===== Material provided

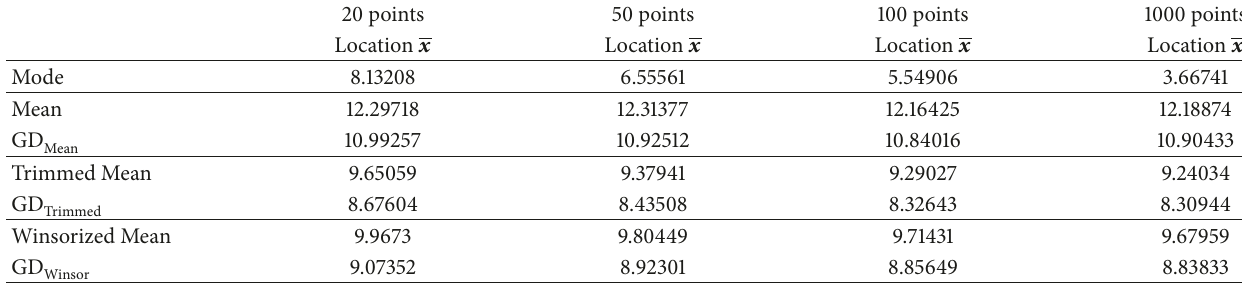
Table 18: Log-normal distributions with 50% noise level.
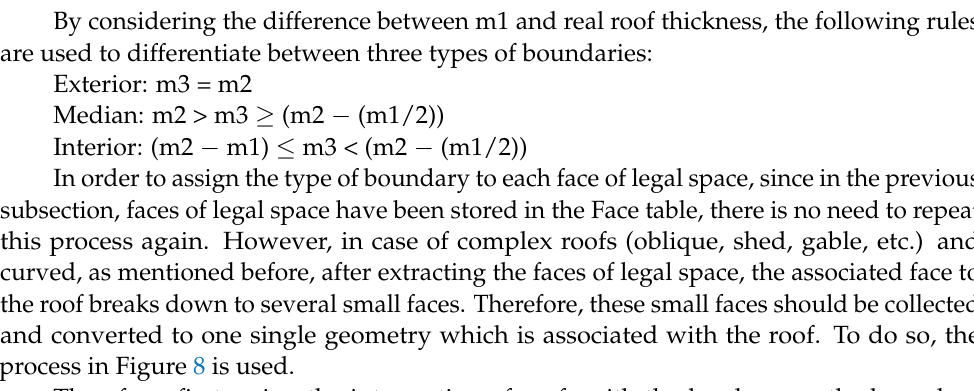
Figure 7. Difference between the real roof thickness and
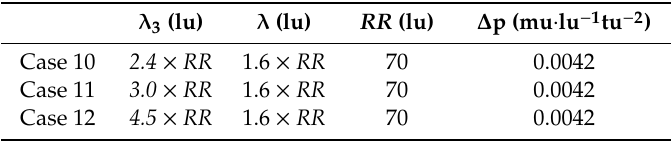
Figure 16. Computational layout for double bubbles with horizontal arrangement. ( λ 3 —the distance between the center of two bubbles). Table 4. Used parameters in Cases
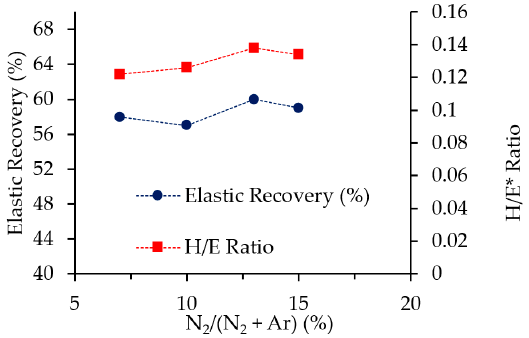
Figure 9. Variation in H / E * ratio and elastic recovery W e (%) of the films as a function of N 2 content.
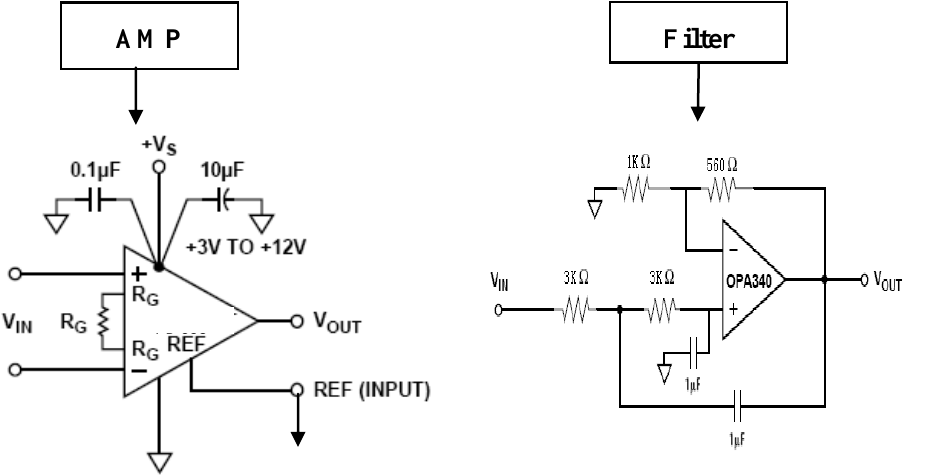
Figure 6. Circuit design of the amplifier and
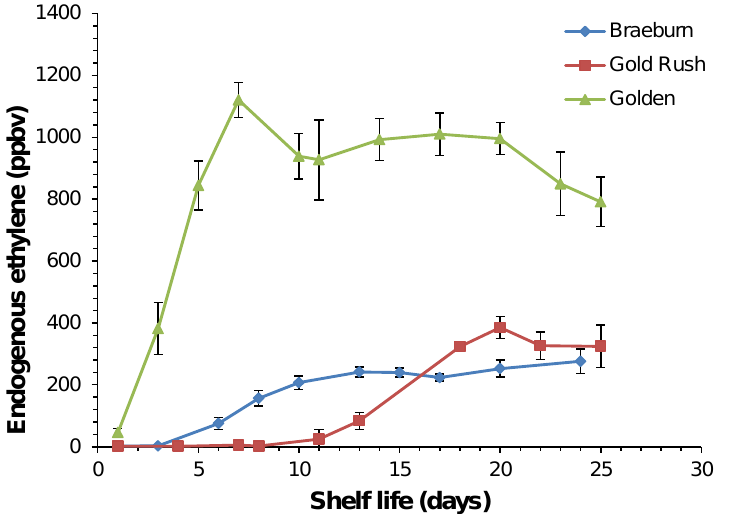
Figure 4. Evolution of endogenous ethylene emission for Breaburn, Gold Rush and Golden Delicious apples during shelf life at 20 °C under ambient air room conditions. Reprinted with permission from [65]. Copyright 2012 Springer Science+Business Media,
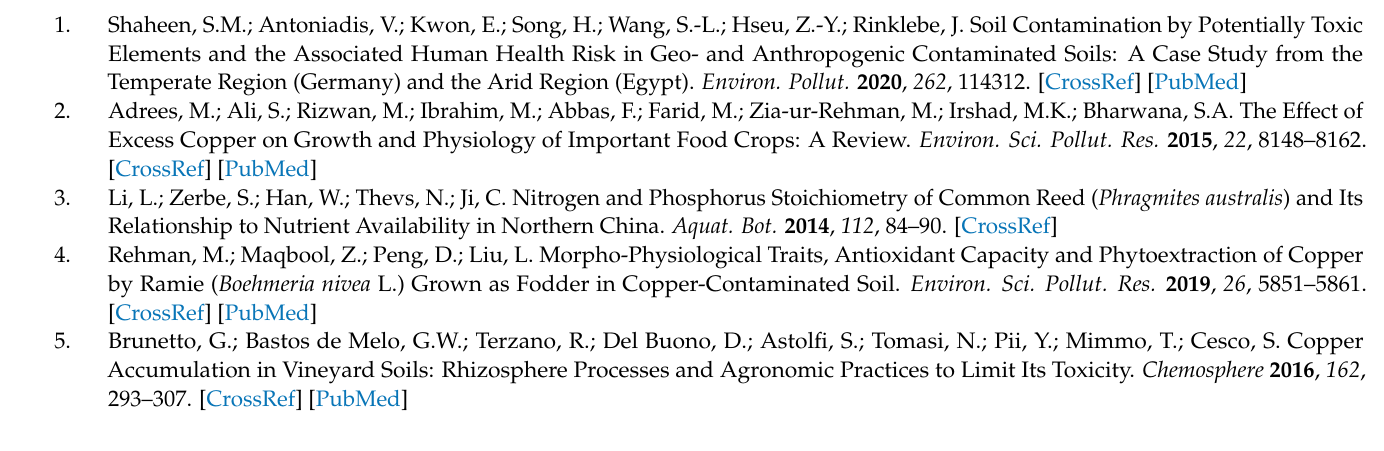
Table S6: Summary of the two-way ANOVA for C, N, and P and their corresponding stoichiometric ratios in different plant tissues as affected by species and flooding. Table S7: Summary of the two-way ANOVA for element:Cu ratios in different plant tissues as affected by species and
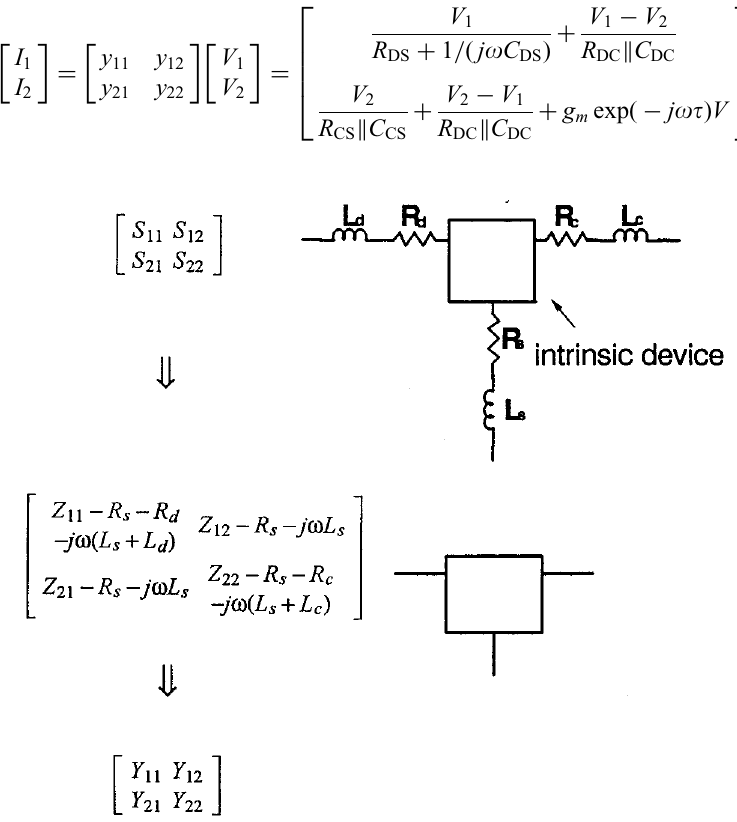
FIGURE 5 The procedure for extracting the intrinsic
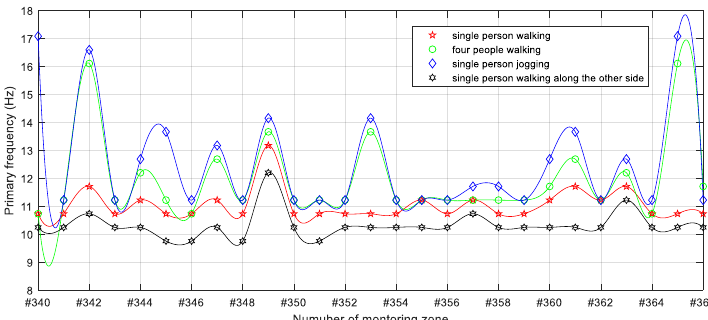
Figure 11. Fitting distribution of effective values of vibration response of incursion range under different simulated intrusion cases.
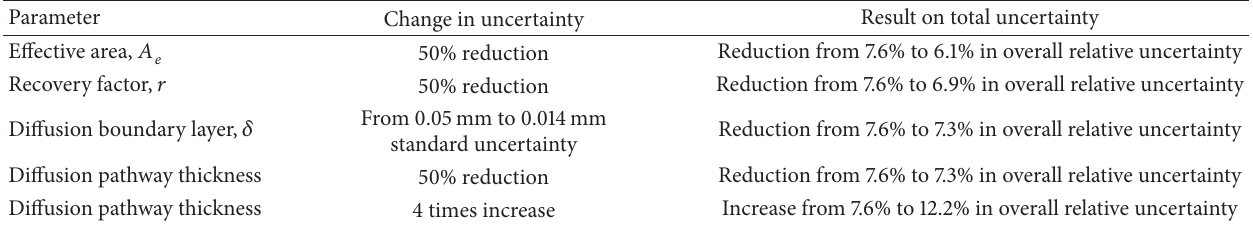
Table 6: Results from sensitivity analysis, showing the effect on total uncertainty of the passive sampler measurement from reductions in uncertainty of selected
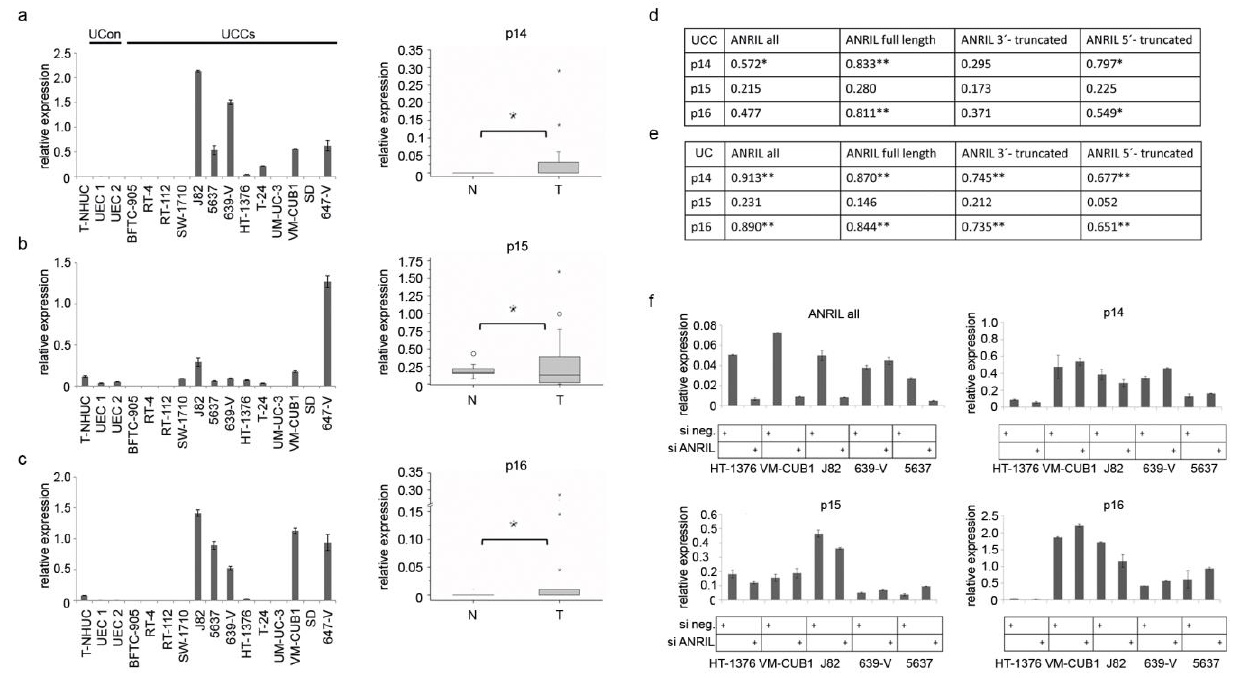
Figure 3. ( a – c ) Expression profiles of the three TS from the INK4 / ARF locus were generated by qRT-PCR in UCCs (left panels) and tissue set 1 (boxplot graphs right panel; * p ≤ 0.05; T: n = 19; N: n = 10). Expression of different ANRIL variants was correlated with expression of the three TS in cell lines ( d ) and tissues ( e )( ** p ≤ 0.01; * p ≤ 0.05). ( f ) Knockdown of full length and truncated ANRIL variants by siRNA (top left panel) did not result in significant expression changes of the three TS in four different UCCs. SiRNA knockdown of ANRIL in 639-V cells was less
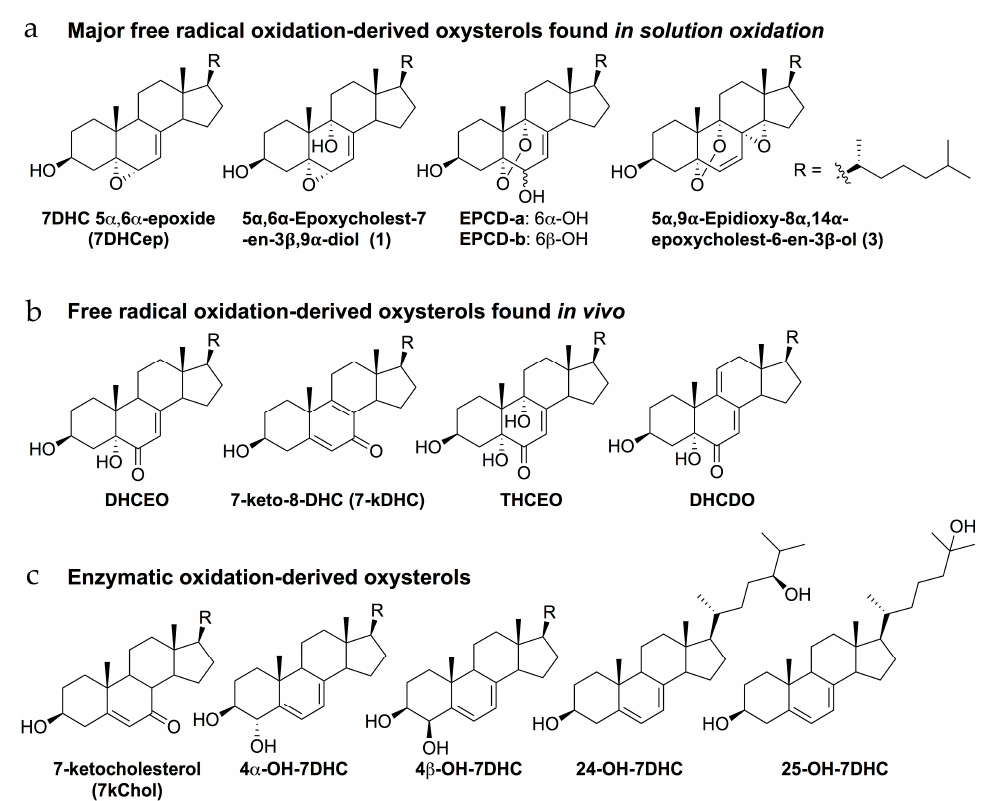
Figure 3. Chemical structure of some 7DHC-derived oxysterols: ( a ) Major oxysterols derived from free radical oxidation of 7DHC in organic solvent (benzene); ( b ) Oxysterols metabolites observed in biological systems that are derived from the primary oxysterols in solution; ( c ) Oxysterols derived from enzymatic oxidation of 7DHC by cytochrome P450 (CYP).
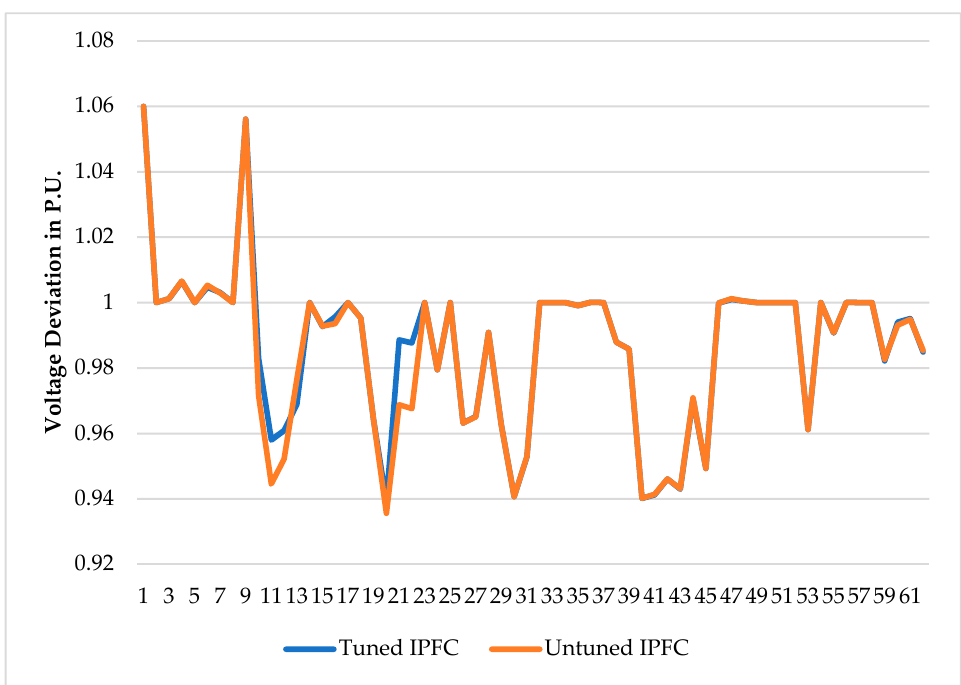
Figure 9. Voltage Deviation at the buses for the 62 ‐ bus system.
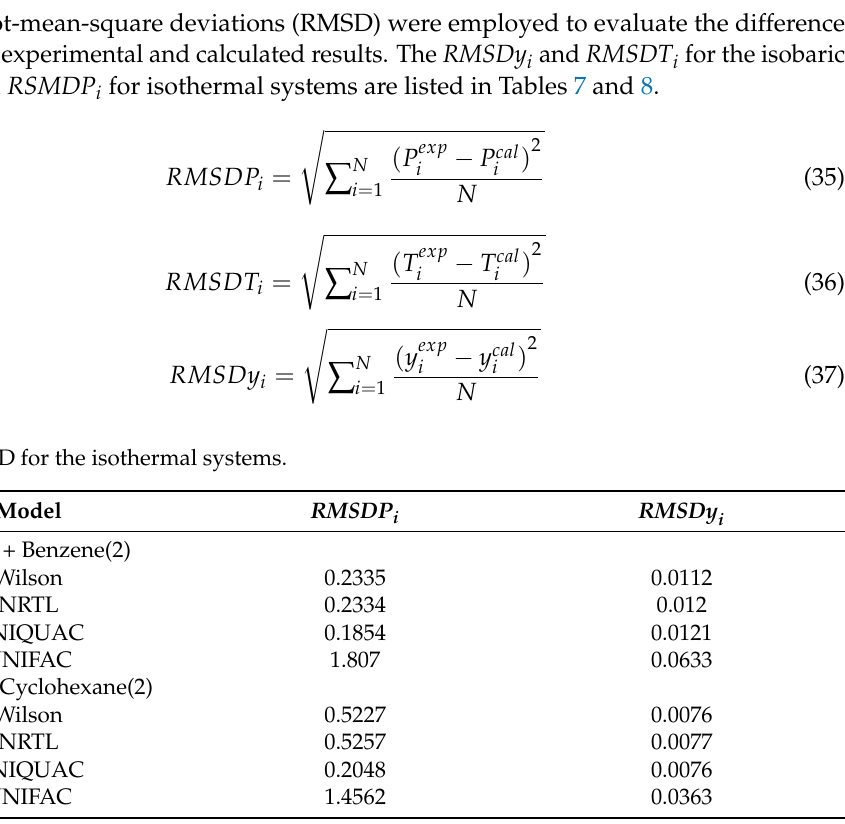
Table 8. RMSD for the isobaric system.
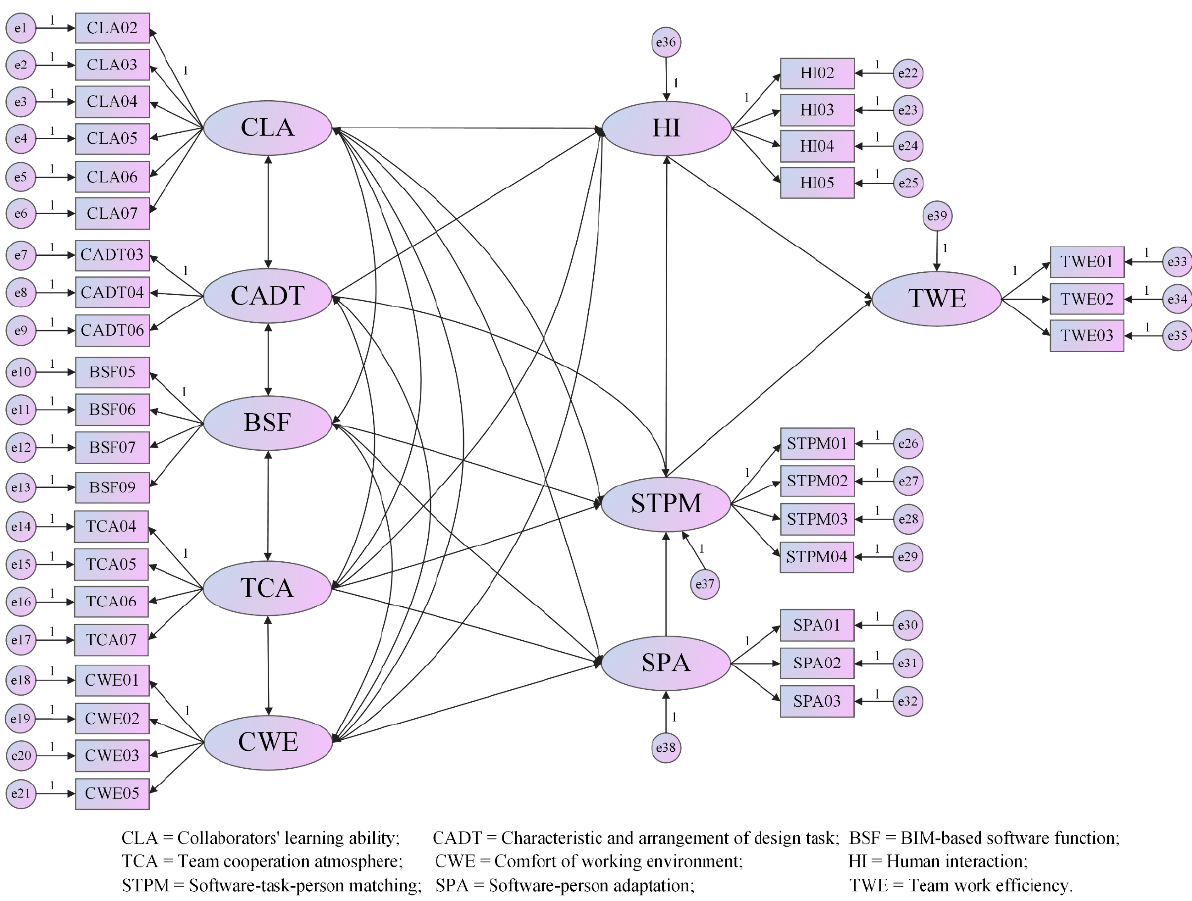
Figure 3. The initial hypothetical model of teamwork efficiency in BIM-based collaborative design.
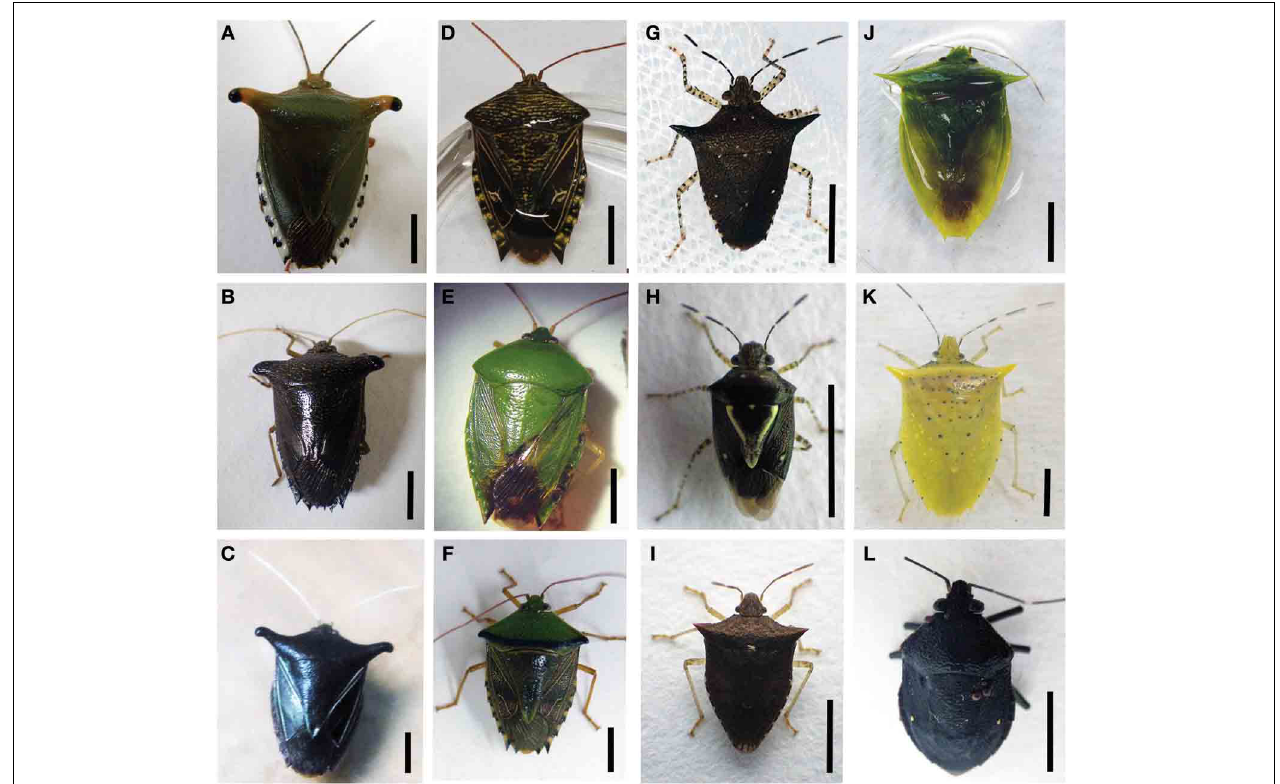
FIGURE 1 | Pentatomid specimens used in this study. (A) Edessa n sp 1 (B) Edessa bugabensis (C) Edessa jugata (D) Edessa aff. irrorata (E) Edessa junix (F) Edessa eburatula (G) Sibaria englemani (H) Mormidea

==========

Task brief: Beginning with the first line of the material above, please output each line exactly through the line that contains "Figure 6. Circuit design of the amplifier and", and only those, leaving out pictures.

Response area:
Table 18: Log-normal distributions with 50% noise level.
Figure 7. Difference between the real roof thickness and
Figure 16. Computational layout for double bubbles with horizontal arrangement. ( λ 3 —the distance between the center of two bubbles). Table 4. Used parameters in Cases
Figure 9. Variation in H / E * ratio and elastic recovery W e (%) of the films as a function of N 2 content.
Figure 6. Circuit design of the amplifier and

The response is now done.